Der amerikanische Weltreisende

Mark Twain in Wien

Mark Twain gilt als uramerikanischer Autor schlechthin. Zugleich war Samuel Langhorne Clemens, wie Twain mit bürgerlichem Namen hieß, passionierter Weltreisender. Dabei verschlug es den Literaten auch nach Österreich und Wien, wo Twain zwischen 28. September 1897 und 27. Mai 1899 lebte.

Neun Monate seines Wiener Lebens hat Mark Twain im Hotel Krantz verbracht, dem heutigen Hotel Ambassador. Dort wird am Vormittag seines 100. Todestages, am 21. April 2010, eine Gedenktafel im Beisein von Vertretern der US-Botschaft enthüllt.

Deutsche Sprache schwere Sprache

Der Grund für den Twainschen Aufenthalt in der Kaiserstadt war der Wunsch seiner Tochter Clara, beim Wiener Klavierlehrer Theodor Leschetizky Unterricht zu nehmen. Zum Star des Gesellschaftslebens avancierte jedoch der berühmte Vater. Bereits am 1. Oktober 1897, wenige Tage nach seiner Ankunft, empfing der Autor die ersten Journalisten im damaligen Hotel Metropol am Morzinplatz.

Der publizierten Meinung seiner Interviewer, er spreche gut Deutsch, schloss Twain sich allerdings nicht an. In seinem berühmten Essay "The Awful German Language" (Die furchtbare deutsche Sprache), veröffentlicht im Reisewerk "A Tramp Abroad", schreibt der Autor:

Ein begabter Mensch kann Englisch in 30 Stunden, Französisch in 30 Tagen und Deutsch in 30 Jahren lernen.

Reges Society-Leben

Ungeachtet allen Kokettierens mit seiner vermeintlich unzureichenden Sprachkompetenz stürzte sich Twain ins Gesellschaftsleben, und die Wiener Society empfing den berühmten Gast mit offenen Armen.
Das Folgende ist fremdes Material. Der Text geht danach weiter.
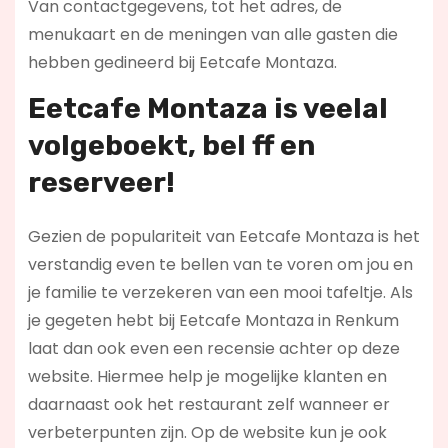
Van contactgegevens, tot het adres, de
menukaart en de meningen van alle gasten die
hebben gedineerd bij Eetcafe Montaza.
Eetcafe Montaza is veelal
volgeboekt, bel ff en
reserveer!
Gezien de populariteit van Eetcafe Montaza is het
verstandig even te bellen van te voren om jou en
je familie te verzekeren van een mooi tafeltje. Als
je gegeten hebt bij Eetcafe Montaza in Renkum
laat dan ook even een recensie achter op deze
website. Hiermee help je mogelijke klanten en
daarnaast ook het restaurant zelf wanneer er
verbeterpunten zijn. Op de website kun je ook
Der damals 25-jährige Karl Kraus kommentierte diesen Umstand im April 1899 in der "Fackel" gewohnt zynisch:

Mark Twain ist nach Wien geeilt und hat sich mutig und entschlossen in die Reihen derer gestellt, die ein Dasein 'unter anderen' führen.

Zugleich kam der Amerikaner auch in Wien seinem Interesse für Politik nach und besuchte bereits am 15. Oktober 1897 eine Sitzung des Gemeinderates und hatte später auch eine Privataudienz bei Kaiser Franz Joseph.

Sommersitz in Kaltenleutgeben

Viele der Wiener Werke Twains - darunter der Essay "Stirring Times in Austria" - sind im Sammelband "The Man That Corrupted Hadleyburg" veröffentlicht. Auch wichtige Teile seiner Autobiografie schrieb Twain in seinem Sommersitz im niederösterreichischen Kaltenleutgeben.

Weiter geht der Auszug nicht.